Do minimum wage hikes help or hinder the economy?
By now many of us have read or heard about the Wal-Mart in Ohio that held a Thanksgiving food drive, in which employees were asked to donate to help coworkers in need. The highly-publicized event offered a shocking new twist to the low-wage workers debate.
North of the 49th parallel, the visual storytelling may be less jarring, but the takeaway is the same: Should we hike minimum wage levels and does it help or hinder the economy?
Proponents of minimum wage hikes suggest that raising pay would put more purchasing power into the hands of consumers, who would in turn spend the money needed to grease the economy. People would also be able to participate more in society such as going to the movies once in a while or meeting a friend for coffee, outings low-wage earners can't usually afford.
A hike could also combat an increase in precarious work and reverse the trend of eroding labour standards and worker instability such as low-paying contract work or work that lacks benefits or pensions, says Kaylie Tiessen, an economist with the Canadian Centre for Policy Alternatives.
"We're starting with the premise that every job should be a good job.

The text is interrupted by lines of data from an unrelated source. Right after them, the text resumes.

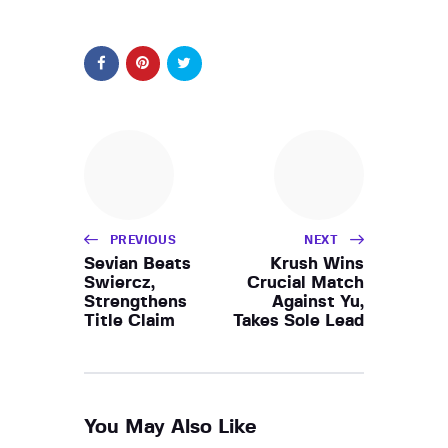
PREVIOUS
NEXT
Sevian Beats
Krush Wins
Swiercz,
Crucial Match
Strengthens
Against Yu,
Title Claim
Takes Sole Lead
You May Also Like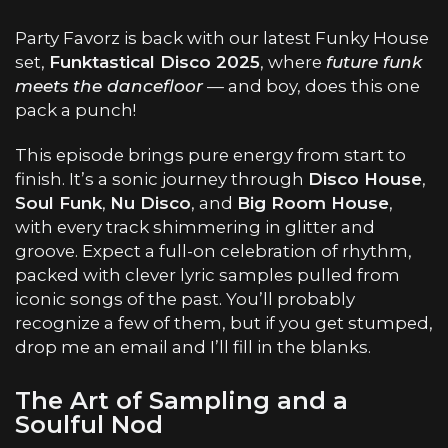
Party Favorz is back with our latest Funky House
set,
Funktastical Disco 2025
, where
future funk
meets the dancefloor
— and boy, does this one
pack a punch!
This episode brings pure energy from start to
finish. It’s a sonic journey through
Disco House
,
Soul Funk
,
Nu Disco
, and
Big Room House
,
with every track shimmering in glitter and
groove. Expect a full-on celebration of rhythm,
packed with clever lyric samples pulled from
iconic songs of the past. You’ll probably
recognize a few of them, but if you get stumped,
drop me an email and I’ll fill in the blanks.
The Art of Sampling and a
Soulful Nod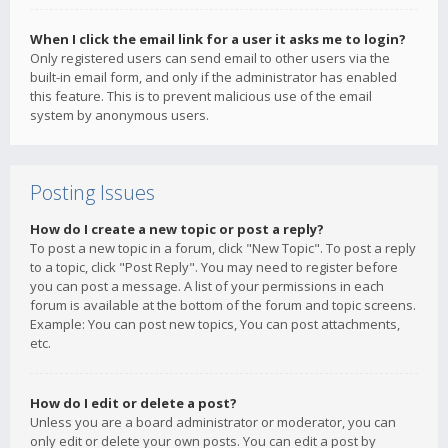
When I click the email link for a user it asks me to login?
Only registered users can send email to other users via the
built-in email form, and only if the administrator has enabled
this feature. This is to prevent malicious use of the email
system by anonymous users.
Posting Issues
How do I create a new topic or post a reply?
To post a new topic in a forum, click "New Topic". To post a reply
to a topic, click "Post Reply". You may need to register before
you can post a message. A list of your permissions in each
forum is available at the bottom of the forum and topic screens.
Example: You can post new topics, You can post attachments,
etc.
How do I edit or delete a post?
Unless you are a board administrator or moderator, you can
only edit or delete your own posts. You can edit a post by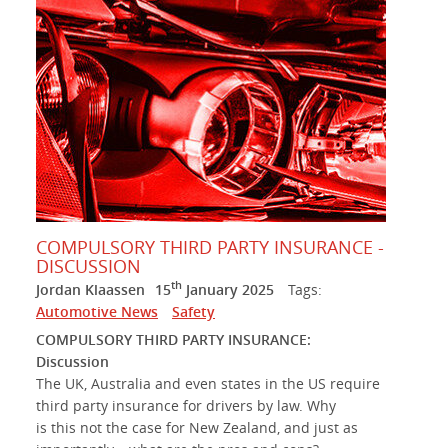
COMPULSORY THIRD PARTY INSURANCE -
DISCUSSION
th
Jordan Klaassen
15
January 2025
Tags:
Automotive News
Safety
COMPULSORY THIRD PARTY INSURANCE:
Discussion
The UK, Australia and even states in the US require
third party insurance for drivers by law. Why
is this not the case for New Zealand, and just as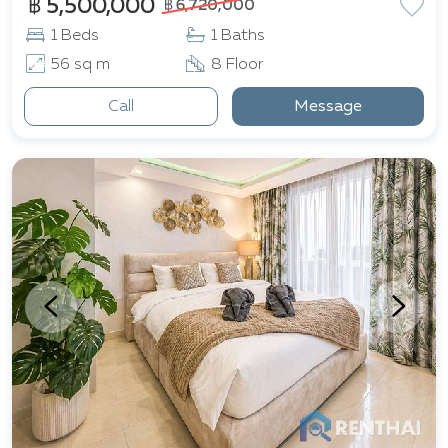
฿ 5,500,000
฿ 6,720,000
1 Beds
1 Baths
56 sq m
8 Floor
Call
Message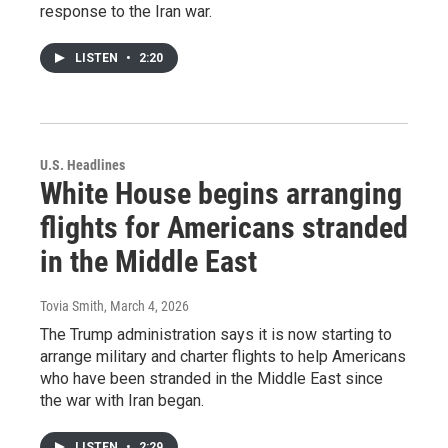
response to the Iran war.
LISTEN
•
2:20
U.S. Headlines
White House begins arranging
flights for Americans stranded
in the Middle East
Tovia Smith
, March 4, 2026
The Trump administration says it is now starting to
arrange military and charter flights to help Americans
who have been stranded in the Middle East since
the war with Iran began.
LISTEN
•
2:29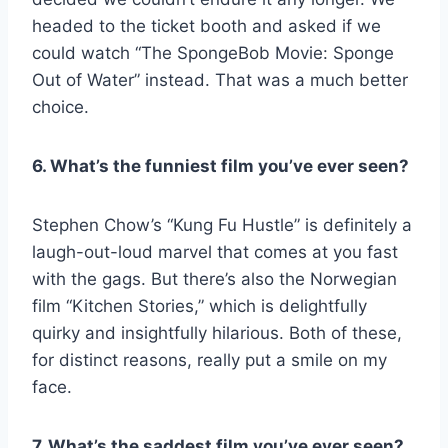
headed to the ticket booth and asked if we
could watch “The SpongeBob Movie: Sponge
Out of Water” instead. That was a much better
choice.
6. What’s the funniest film you’ve ever seen?
Stephen Chow’s “Kung Fu Hustle” is definitely a
laugh-out-loud marvel that comes at you fast
with the gags. But there’s also the Norwegian
film “Kitchen Stories,” which is delightfully
quirky and insightfully hilarious. Both of these,
for distinct reasons, really put a smile on my
face.
7. What’s the saddest film you’ve ever seen?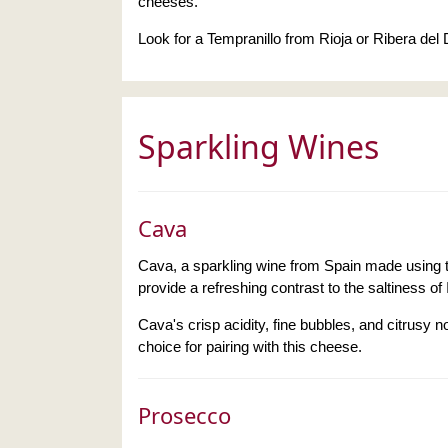
cheeses.
Look for a Tempranillo from Rioja or Ribera del
Sparkling Wines
Cava
Cava, a sparkling wine from Spain made using t
provide a refreshing contrast to the saltiness of 
Cava's crisp acidity, fine bubbles, and citrusy n
choice for pairing with this cheese.
Prosecco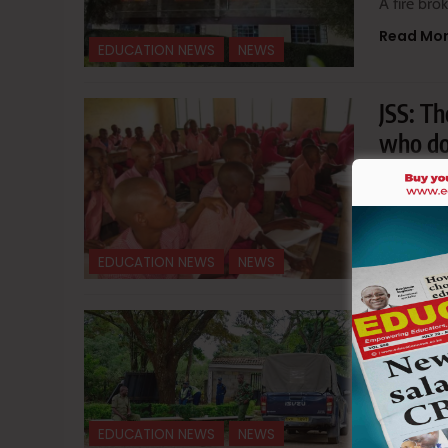
A fire br
Read Mo
EDUCATION NEWS
NEWS
JSS: T
who do
June 2
Hillary M
Read Mo
EDUCATION NEWS
NEWS
Goons 
and de
June 1
A group o
EDUCATION NEWS
NEWS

In Ontario, right now a person working a full-time minimum wage job actually lives 25 per cent below the poverty line so, obviously, not a very good job," says Tiessen.
The issue is one of national importance, but the focus will soon be on Ontario. In mere weeks, the Ontario government is expected to release highly-anticipated advice on next moves when it comes to minimum wages.
In a recent analysis, the CCPA argues the current minimum wage of $10.25 per hour, which has been in place in Ontario for the past three years, should be higher at $14.50 an hour by 2016. (Minimum wage is highest in Yukon at $11 an hour and lowest in Alberta at $9.95 per hour.) Hiking pay would not only give citizens more money to pump back into the economy, it would also keep people healthier, which in turn takes the pressure off over-stretched health-care and other government-run systems, says Tiessen.
"We have a value in our society that work should pay, that work should be a pathway out of poverty. Someone working hard, full-time, full-year, should not be living below the poverty line," she says.
In Canada, roughly one million Canadians are living on minimum wage pay or less with the lion's share of those workers residing in Ontario, according to Statistics Canada.
President Barak Obama recently highlighted the minimum wage issue in a speech. "The top 10 per cent no longer takes in one-third of our income -- it now takes half. Whereas in the past, the average CEO made about 20 to 30 times the income of the average worker, today’s CEO now makes 273 times more," he said in his speech. "And meanwhile, a family in the top 1 per cent has a net worth 288 times higher than the typical family, which is a record for this country."
Hiking minimum wage is "certainly not a magic bullet," says Erin Weir, economist with United Steelworkers, adding "the importance of minimum wage is it puts a bit of a floor under the labour market."
He also pointed to recent sluggish third-quarter Canadian growth data, which highlighted a slowdown in household spending with many Canadians squeezed by debt. "If wages were increased that would finance increased consumer spending without additional debt," he says.
Opponents worry hiking minimum wage could hurt the bottom line of businesses and possibly, in turn, push up the jobless rate, thereby hurting the very people the raise is supposed to help. In a submission to Ontario's panel, the Canadian Federation of Independent of Business says there are alternatives to raising minimum wages such as tax relief and skills training.
But if minimum wage policy is set to rise then there should be several caveats including rises should be set in a predictable and transparent manner, says CFIB, along with hikes being in line with changes in inflation. Government should also provide tax reliefs to offset any impact on minimum wage hikes.